“There is a good thing on top of that mountain.  I will make a straight line for it.” But the archetypal way is not like that; it is a serpentine way that wriggles and spirals its way to the top.  We often feel defeated by it and brought to a standstill.  It makes most people terribly impatient and even desperate when nothing happens and they get nowhere.  They feel hindered all the time; they don’t understand that this is just as it should be, that it is actually their only way of getting to the top.

C.G Jung, The Visions Seminars, Book Two, p.295

 

For Jung, the journey or ‘the way’ was a path not to material rewards, but to The Self.  The Self in Jungian theory is the centre of human personality, and the ultimate goal of the path to The Self is wholeness.  The true path to wholeness is a spiral one, not a straight line.  It returns and returns to the same point, the same experience, the same joy, the same crises, and yet each time the perspective is different because you have ascended a little more of your spiral path.  With each turn up of the spiral you understand a little more.  It is a path of paradox and often deep uncertainty, but stunning insights and magical vistas.
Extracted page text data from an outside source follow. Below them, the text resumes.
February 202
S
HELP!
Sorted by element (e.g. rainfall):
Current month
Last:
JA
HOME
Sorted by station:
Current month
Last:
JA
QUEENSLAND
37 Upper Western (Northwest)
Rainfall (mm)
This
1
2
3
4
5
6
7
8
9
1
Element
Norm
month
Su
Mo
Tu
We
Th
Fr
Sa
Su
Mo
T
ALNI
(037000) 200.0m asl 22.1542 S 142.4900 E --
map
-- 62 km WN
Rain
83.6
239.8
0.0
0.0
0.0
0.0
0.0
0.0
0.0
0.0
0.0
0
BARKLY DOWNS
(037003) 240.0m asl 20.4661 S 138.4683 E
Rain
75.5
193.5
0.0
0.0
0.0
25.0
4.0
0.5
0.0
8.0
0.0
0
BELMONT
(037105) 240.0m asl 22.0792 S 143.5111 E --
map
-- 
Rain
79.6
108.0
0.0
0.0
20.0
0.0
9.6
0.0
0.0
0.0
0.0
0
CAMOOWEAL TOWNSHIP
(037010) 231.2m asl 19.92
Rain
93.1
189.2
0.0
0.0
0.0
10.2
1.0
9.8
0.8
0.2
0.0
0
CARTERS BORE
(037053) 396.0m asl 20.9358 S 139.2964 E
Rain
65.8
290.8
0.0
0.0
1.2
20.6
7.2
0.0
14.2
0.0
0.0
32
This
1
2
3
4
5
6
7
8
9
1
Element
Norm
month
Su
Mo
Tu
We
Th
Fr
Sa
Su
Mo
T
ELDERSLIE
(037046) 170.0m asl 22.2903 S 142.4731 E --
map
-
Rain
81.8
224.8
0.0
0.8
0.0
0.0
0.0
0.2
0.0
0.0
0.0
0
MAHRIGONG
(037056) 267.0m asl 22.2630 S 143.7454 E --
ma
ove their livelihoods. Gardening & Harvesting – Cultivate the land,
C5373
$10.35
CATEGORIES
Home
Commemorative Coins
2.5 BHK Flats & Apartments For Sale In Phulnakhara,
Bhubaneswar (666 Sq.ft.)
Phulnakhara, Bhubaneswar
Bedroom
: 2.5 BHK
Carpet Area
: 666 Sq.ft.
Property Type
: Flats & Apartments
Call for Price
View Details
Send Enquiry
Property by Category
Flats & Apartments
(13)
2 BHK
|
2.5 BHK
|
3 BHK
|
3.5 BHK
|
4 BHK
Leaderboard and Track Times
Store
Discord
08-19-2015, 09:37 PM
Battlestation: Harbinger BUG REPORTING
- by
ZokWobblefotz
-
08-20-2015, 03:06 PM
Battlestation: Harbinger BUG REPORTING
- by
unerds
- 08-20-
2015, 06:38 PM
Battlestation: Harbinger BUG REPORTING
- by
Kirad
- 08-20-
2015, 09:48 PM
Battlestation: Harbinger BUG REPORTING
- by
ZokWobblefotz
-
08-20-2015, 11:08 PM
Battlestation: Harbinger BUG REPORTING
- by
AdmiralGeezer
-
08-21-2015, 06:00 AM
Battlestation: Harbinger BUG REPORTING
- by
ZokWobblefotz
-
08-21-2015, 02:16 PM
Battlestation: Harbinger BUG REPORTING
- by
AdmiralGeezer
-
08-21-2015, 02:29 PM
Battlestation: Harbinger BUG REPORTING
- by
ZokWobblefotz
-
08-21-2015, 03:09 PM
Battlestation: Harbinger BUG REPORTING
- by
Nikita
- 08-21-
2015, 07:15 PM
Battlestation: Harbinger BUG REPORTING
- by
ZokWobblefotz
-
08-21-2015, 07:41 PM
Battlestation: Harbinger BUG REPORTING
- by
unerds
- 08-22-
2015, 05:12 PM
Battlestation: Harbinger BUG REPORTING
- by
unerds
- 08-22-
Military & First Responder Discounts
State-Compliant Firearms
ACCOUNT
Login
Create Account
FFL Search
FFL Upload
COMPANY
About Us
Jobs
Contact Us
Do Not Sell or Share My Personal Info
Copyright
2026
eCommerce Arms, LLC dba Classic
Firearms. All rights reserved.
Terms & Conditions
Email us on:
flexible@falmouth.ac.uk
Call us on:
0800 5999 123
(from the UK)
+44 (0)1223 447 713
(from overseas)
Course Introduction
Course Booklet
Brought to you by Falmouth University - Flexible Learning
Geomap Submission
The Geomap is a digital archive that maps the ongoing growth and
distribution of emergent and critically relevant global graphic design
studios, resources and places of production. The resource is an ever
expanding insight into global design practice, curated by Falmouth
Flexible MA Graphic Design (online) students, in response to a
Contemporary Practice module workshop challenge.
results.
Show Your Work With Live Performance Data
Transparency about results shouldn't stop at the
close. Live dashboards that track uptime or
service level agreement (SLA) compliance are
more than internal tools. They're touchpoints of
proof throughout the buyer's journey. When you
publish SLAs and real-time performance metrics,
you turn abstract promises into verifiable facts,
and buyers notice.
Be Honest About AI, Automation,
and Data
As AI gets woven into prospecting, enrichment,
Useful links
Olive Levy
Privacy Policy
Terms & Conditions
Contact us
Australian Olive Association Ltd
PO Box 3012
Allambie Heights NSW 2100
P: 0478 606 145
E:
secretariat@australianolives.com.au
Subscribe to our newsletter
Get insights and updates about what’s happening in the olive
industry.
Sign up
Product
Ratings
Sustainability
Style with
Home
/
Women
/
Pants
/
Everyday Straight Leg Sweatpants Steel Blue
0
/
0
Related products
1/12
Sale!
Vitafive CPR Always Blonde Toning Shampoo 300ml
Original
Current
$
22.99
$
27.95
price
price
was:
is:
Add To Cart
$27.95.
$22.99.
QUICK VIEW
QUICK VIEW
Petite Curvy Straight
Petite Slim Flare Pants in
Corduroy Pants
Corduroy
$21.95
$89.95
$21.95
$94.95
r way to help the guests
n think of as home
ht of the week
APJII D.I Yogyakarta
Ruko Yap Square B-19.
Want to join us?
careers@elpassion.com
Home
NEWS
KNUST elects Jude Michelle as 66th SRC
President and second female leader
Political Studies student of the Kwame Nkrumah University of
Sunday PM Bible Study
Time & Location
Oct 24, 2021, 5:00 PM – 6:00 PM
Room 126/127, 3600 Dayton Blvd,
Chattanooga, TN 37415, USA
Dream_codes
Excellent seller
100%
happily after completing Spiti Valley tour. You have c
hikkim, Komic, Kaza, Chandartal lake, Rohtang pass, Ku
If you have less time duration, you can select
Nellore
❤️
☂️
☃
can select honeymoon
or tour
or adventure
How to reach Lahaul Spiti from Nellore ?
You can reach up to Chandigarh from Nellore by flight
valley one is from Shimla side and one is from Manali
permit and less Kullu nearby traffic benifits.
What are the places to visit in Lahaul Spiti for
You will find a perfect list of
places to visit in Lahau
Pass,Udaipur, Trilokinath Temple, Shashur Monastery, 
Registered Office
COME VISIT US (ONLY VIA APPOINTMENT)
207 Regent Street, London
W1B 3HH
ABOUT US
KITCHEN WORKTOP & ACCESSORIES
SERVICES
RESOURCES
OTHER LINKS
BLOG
So to, the body has its own journey on the spiral path.  It moves and responds and unwinds in treatment in much the same way, yearning and reaching for its own wholeness.  How often are we troubled by the same pain, the same injury, the same restrictions?  But the body holds the key to its own recovery, if you are able to listen and hear it.  Each time you bend around that spiral pattern particular to your own body, can you recognise where you are?  Can you feel a little more, understand a little more about what it is, and what it is trying to tell you?  And from there, ultimately change and move up that spiral towards wholeness?